Exercise details » Give the listing again in full, exactly as written.
━━━━━ Information given
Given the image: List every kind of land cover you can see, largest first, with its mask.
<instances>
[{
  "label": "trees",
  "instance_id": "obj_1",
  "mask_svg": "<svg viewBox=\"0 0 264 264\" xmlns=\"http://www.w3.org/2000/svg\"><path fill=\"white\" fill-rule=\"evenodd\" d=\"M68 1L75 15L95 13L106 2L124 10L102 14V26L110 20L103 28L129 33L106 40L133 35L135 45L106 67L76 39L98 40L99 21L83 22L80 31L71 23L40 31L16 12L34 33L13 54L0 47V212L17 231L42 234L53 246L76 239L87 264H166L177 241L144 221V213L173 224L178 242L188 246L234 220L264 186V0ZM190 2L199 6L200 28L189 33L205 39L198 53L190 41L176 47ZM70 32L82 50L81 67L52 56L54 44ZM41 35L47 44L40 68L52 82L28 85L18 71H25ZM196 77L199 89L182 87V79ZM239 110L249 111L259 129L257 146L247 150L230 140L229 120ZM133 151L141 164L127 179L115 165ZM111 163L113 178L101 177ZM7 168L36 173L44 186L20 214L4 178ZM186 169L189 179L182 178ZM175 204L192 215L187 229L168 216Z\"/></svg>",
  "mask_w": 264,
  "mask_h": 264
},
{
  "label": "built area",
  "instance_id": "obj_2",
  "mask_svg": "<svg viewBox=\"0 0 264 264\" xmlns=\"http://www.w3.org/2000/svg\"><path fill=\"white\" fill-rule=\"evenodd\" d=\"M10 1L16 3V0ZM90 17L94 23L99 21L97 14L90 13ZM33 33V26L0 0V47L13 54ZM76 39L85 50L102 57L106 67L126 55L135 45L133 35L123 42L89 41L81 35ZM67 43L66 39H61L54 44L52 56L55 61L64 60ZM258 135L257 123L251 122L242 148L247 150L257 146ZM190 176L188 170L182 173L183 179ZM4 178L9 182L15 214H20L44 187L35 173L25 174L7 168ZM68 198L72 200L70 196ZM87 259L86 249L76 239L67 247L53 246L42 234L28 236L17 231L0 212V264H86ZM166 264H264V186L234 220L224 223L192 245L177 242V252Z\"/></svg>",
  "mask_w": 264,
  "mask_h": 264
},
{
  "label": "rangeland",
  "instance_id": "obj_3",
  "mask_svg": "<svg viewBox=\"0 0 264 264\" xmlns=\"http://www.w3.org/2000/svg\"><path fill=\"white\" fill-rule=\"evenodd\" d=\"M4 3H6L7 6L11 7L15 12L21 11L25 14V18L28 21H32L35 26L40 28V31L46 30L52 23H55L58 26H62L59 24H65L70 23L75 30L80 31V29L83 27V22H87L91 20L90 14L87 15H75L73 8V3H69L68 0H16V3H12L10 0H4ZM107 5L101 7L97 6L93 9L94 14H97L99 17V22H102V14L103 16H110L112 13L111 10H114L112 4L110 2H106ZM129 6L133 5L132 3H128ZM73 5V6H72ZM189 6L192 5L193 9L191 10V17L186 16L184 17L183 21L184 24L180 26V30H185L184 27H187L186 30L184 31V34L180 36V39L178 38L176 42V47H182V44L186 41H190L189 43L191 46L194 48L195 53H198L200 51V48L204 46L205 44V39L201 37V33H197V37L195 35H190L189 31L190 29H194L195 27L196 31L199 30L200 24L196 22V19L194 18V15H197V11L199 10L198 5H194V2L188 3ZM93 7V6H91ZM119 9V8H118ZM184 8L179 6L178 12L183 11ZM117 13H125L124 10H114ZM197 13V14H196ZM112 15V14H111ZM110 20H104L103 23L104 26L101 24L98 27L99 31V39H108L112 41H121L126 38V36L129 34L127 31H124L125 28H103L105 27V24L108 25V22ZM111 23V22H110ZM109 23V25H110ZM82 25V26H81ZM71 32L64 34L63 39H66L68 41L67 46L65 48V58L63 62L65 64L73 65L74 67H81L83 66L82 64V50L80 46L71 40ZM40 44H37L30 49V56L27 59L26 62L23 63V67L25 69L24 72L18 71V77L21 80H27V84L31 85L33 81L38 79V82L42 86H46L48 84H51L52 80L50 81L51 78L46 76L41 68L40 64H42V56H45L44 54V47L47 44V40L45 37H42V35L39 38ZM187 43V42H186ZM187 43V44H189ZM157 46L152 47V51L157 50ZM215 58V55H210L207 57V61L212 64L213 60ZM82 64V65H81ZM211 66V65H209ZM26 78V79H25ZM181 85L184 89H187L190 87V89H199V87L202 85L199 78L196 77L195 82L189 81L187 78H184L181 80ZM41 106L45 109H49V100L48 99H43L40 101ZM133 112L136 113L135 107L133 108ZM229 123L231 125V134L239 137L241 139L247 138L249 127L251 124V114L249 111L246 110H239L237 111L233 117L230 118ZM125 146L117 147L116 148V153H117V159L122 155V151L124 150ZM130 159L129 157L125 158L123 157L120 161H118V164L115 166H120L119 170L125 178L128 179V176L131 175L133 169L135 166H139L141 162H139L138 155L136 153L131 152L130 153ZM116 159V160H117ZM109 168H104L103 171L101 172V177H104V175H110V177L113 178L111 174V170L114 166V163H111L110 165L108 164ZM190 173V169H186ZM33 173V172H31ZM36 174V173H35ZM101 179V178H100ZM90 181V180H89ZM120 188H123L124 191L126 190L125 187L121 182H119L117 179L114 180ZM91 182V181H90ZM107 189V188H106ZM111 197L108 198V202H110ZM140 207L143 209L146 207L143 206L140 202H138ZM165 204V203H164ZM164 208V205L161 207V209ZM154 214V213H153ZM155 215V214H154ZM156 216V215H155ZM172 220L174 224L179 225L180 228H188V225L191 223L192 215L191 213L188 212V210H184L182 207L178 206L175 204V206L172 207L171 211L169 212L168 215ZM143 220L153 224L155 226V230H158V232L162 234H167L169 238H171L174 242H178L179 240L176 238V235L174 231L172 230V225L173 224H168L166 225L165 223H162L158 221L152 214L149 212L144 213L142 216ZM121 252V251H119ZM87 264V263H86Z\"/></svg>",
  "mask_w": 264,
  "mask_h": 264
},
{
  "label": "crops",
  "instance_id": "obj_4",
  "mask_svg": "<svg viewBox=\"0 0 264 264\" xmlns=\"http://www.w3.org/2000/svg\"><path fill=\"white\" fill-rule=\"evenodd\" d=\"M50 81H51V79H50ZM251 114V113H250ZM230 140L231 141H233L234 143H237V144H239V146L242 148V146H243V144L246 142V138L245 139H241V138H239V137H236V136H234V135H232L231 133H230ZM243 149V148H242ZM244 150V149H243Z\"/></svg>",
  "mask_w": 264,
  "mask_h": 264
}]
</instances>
━━━━━━━━━━
Solution »
Given the image: List every kind of land cover you can see, largest first, with its mask.
<instances>
[{
  "label": "trees",
  "instance_id": "obj_1",
  "mask_svg": "<svg viewBox=\"0 0 264 264\" xmlns=\"http://www.w3.org/2000/svg\"><path fill=\"white\" fill-rule=\"evenodd\" d=\"M68 1L75 15L95 13L106 2L124 10L102 14V26L110 20L103 28L129 33L106 40L133 35L135 45L106 67L76 39L98 40L99 21L83 22L80 31L71 23L40 31L16 12L34 33L13 54L0 47V212L17 231L42 234L53 246L76 239L87 264H166L177 241L144 221V213L173 224L178 242L188 246L234 220L264 186V0ZM190 2L199 6L200 28L189 33L205 39L198 53L190 41L176 47ZM70 32L82 50L81 67L52 56L54 44ZM41 35L47 44L40 68L52 82L28 85L18 71H25ZM196 77L199 89L182 87V79ZM239 110L249 111L259 129L257 146L247 150L230 140L229 120ZM133 151L141 164L127 179L115 165ZM111 163L113 178L101 177ZM7 168L36 173L44 186L20 214L4 178ZM186 169L189 179L182 178ZM175 204L192 215L187 229L168 216Z\"/></svg>",
  "mask_w": 264,
  "mask_h": 264
},
{
  "label": "built area",
  "instance_id": "obj_2",
  "mask_svg": "<svg viewBox=\"0 0 264 264\" xmlns=\"http://www.w3.org/2000/svg\"><path fill=\"white\" fill-rule=\"evenodd\" d=\"M10 1L16 3V0ZM90 17L94 23L99 21L97 14L90 13ZM33 33V26L0 0V47L13 54ZM76 39L85 50L102 57L106 67L126 55L135 45L133 35L123 42L89 41L81 35ZM67 43L66 39H61L54 44L52 56L55 61L64 60ZM258 135L257 123L251 122L242 148L247 150L257 146ZM190 176L188 170L182 173L183 179ZM4 178L9 182L15 214H20L44 187L35 173L25 174L7 168ZM68 198L72 200L70 196ZM87 259L86 249L76 239L67 247L53 246L42 234L28 236L17 231L0 212V264H86ZM166 264H264V186L234 220L224 223L192 245L177 242V252Z\"/></svg>",
  "mask_w": 264,
  "mask_h": 264
},
{
  "label": "rangeland",
  "instance_id": "obj_3",
  "mask_svg": "<svg viewBox=\"0 0 264 264\" xmlns=\"http://www.w3.org/2000/svg\"><path fill=\"white\" fill-rule=\"evenodd\" d=\"M4 3H6L7 6L11 7L15 12L21 11L25 14V18L28 21H32L35 26L40 28V31L46 30L52 23H55L58 26H62L59 24H65L70 23L75 30L80 31V29L83 27V22H87L91 20L90 14L87 15H75L73 8V3H69L68 0H16V3H12L10 0H4ZM107 5L101 7L97 6L93 9L94 14H97L99 17V22H102V14L103 16H110L112 13L111 10H114L112 4L110 2H106ZM129 6L133 5L132 3H128ZM73 5V6H72ZM189 6L192 5L193 9L191 10V17L186 16L184 17L183 21L184 24L180 26V30H185L184 27H187L186 30L184 31V34L180 36V39L178 38L176 42V47H182V44L186 41H190L189 43L191 46L194 48L195 53H198L200 51V48L204 46L205 44V39L201 37V33H197V37L195 35H190L189 31L190 29H194L195 27L196 31L199 30L200 24L196 22V19L194 18V15H197V11L199 10L198 5H194V2L188 3ZM93 7V6H91ZM119 9V8H118ZM184 8L179 6L178 12L183 11ZM117 13H125L124 10H114ZM197 13V14H196ZM112 15V14H111ZM110 20H104L103 23L104 26L101 24L98 27L99 31V39H108L112 41H121L126 38V36L129 34L127 31H124L125 28H103L105 27V24L108 25V22ZM111 23V22H110ZM109 23V25H110ZM82 25V26H81ZM71 32L64 34L63 39H66L68 41L67 46L65 48V58L63 62L65 64L73 65L74 67H81L83 66L82 64V50L80 46L71 40ZM40 44H37L30 49V56L27 59L26 62L23 63V67L25 69L24 72L18 71V77L21 80H27V84L31 85L33 81L38 79V82L42 86H46L48 84H51L52 80L50 81L51 78L46 76L41 68L40 64H42V56H45L44 54V47L47 44V40L45 37H42V35L39 38ZM187 43V42H186ZM187 43V44H189ZM157 46L152 47V51L157 50ZM215 58V55H210L207 57V61L212 64L213 60ZM82 64V65H81ZM211 66V65H209ZM26 78V79H25ZM181 85L184 89H187L190 87V89H199V87L202 85L199 78L196 77L195 82L189 81L187 78H184L181 80ZM41 106L45 109H49V100L48 99H43L40 101ZM133 112L136 113L135 107L133 108ZM229 123L231 125V134L239 137L241 139L247 138L249 127L251 124V114L249 111L246 110H239L237 111L233 117L230 118ZM125 146L117 147L116 148V153H117V159L122 155V151L124 150ZM130 159L129 157L125 158L123 157L120 161H118V164L115 166H120L119 170L125 178L128 179V176L131 175L133 169L135 166H139L141 162H139L138 155L136 153L131 152L130 153ZM116 159V160H117ZM109 168H104L103 171L101 172V177H104V175H110V177L113 178L111 174V170L114 166V163H111L110 165L108 164ZM190 173V169H186ZM33 173V172H31ZM36 174V173H35ZM101 179V178H100ZM90 181V180H89ZM120 188H123L124 191L126 190L125 187L121 182H119L117 179L114 180ZM91 182V181H90ZM107 189V188H106ZM111 197L108 198V202H110ZM140 207L143 209L146 207L143 206L140 202H138ZM165 204V203H164ZM164 208V205L161 207V209ZM154 214V213H153ZM155 215V214H154ZM156 216V215H155ZM172 220L174 224L179 225L180 228H188V225L191 223L192 215L191 213L188 212V210H184L182 207L178 206L175 204V206L172 207L171 211L169 212L168 215ZM143 220L153 224L155 226V230H158V232L162 234H167L169 238H171L174 242H178L179 240L176 238V235L174 231L172 230V225L173 224H168L166 225L165 223H162L158 221L152 214L149 212L144 213L142 216ZM121 252V251H119ZM87 264V263H86Z\"/></svg>",
  "mask_w": 264,
  "mask_h": 264
},
{
  "label": "crops",
  "instance_id": "obj_4",
  "mask_svg": "<svg viewBox=\"0 0 264 264\" xmlns=\"http://www.w3.org/2000/svg\"><path fill=\"white\" fill-rule=\"evenodd\" d=\"M50 81H51V79H50ZM251 114V113H250ZM230 140L231 141H233L234 143H237V144H239V146L242 148V146H243V144L246 142V138L245 139H241V138H239V137H236V136H234V135H232L231 133H230ZM243 149V148H242ZM244 150V149H243Z\"/></svg>",
  "mask_w": 264,
  "mask_h": 264
}]
</instances>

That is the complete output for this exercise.